* [WORKING DATA]

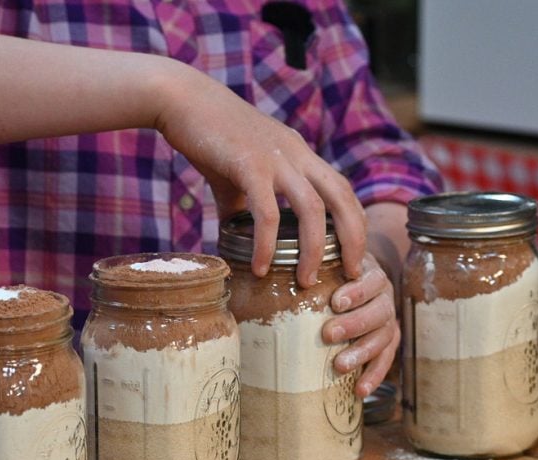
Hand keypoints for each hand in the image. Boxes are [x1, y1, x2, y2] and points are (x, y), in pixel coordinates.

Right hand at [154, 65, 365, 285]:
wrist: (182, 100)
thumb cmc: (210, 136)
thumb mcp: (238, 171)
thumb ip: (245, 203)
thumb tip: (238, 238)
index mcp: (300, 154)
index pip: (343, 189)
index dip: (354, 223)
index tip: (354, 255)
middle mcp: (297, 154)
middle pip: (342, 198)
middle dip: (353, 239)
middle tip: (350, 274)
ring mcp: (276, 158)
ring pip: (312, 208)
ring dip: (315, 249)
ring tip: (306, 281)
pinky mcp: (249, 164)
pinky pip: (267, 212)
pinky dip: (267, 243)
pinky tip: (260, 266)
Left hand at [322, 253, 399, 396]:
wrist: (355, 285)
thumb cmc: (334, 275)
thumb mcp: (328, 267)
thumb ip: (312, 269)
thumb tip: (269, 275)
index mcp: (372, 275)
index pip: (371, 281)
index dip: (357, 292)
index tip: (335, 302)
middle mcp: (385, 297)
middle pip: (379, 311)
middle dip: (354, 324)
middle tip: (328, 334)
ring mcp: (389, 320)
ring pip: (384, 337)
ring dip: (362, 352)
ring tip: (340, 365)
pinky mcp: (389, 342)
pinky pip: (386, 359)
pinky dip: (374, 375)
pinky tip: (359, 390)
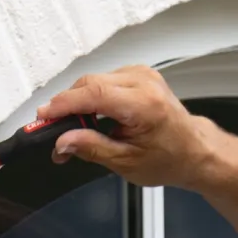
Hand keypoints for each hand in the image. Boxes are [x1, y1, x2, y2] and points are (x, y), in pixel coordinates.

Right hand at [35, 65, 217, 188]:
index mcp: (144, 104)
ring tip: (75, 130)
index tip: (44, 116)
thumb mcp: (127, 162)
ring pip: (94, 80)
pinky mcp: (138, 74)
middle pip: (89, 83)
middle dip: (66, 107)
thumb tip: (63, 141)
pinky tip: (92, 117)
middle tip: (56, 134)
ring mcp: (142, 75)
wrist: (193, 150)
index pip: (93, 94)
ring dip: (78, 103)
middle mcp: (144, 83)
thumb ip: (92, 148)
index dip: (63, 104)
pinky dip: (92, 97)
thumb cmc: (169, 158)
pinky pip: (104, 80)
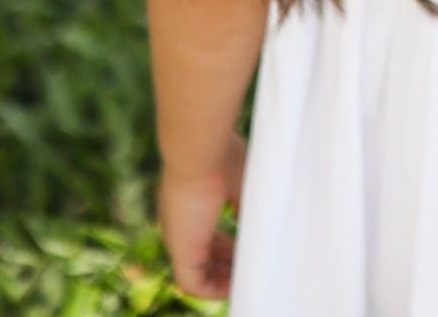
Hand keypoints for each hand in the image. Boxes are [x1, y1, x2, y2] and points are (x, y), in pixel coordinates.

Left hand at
==
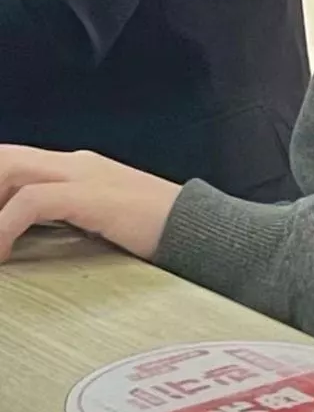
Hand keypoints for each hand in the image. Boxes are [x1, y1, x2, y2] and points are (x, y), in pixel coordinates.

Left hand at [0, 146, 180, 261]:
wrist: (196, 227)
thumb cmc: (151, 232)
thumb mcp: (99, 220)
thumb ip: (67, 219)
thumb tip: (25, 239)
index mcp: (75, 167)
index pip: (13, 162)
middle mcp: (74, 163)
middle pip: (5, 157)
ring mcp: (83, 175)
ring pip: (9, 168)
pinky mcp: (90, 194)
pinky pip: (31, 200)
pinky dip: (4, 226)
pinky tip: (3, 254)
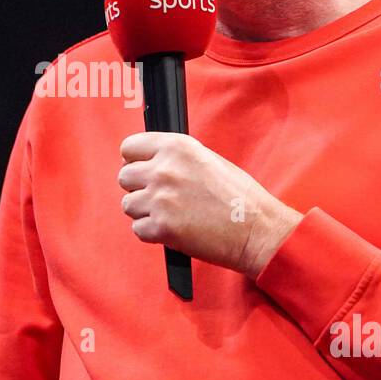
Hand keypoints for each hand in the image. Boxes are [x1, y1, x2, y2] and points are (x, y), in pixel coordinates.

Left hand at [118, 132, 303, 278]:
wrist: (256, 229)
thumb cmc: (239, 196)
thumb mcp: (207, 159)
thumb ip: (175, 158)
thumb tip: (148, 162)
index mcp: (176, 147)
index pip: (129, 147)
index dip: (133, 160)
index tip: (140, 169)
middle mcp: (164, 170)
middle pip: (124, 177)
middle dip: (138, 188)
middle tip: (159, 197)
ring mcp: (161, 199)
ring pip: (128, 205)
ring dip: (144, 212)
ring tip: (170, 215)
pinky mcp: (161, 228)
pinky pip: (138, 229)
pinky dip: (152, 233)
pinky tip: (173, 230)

* [EXERCISE DIRECTIONS]
Only the lines above starting with the one with "thumb cmc: (239, 196)" and going through the one with "pinky tip: (173, 230)" are to be copied, word for word and with both ends kept.

* [ANSWER TO THIS EXERCISE]
thumb cmc: (239, 196)
thumb mcp: (207, 159)
thumb ip: (175, 158)
thumb tip: (148, 162)
index mcp: (176, 147)
index pip: (129, 147)
index dip: (133, 160)
index tip: (140, 169)
middle mcp: (164, 170)
middle pip: (124, 177)
middle dip: (138, 188)
middle tip: (159, 197)
ring mcp: (161, 199)
ring pip: (128, 205)
ring dip: (144, 212)
ring tip: (170, 215)
pinky mcp: (161, 228)
pinky pip: (138, 229)
pinky dip: (152, 233)
pinky tip: (173, 230)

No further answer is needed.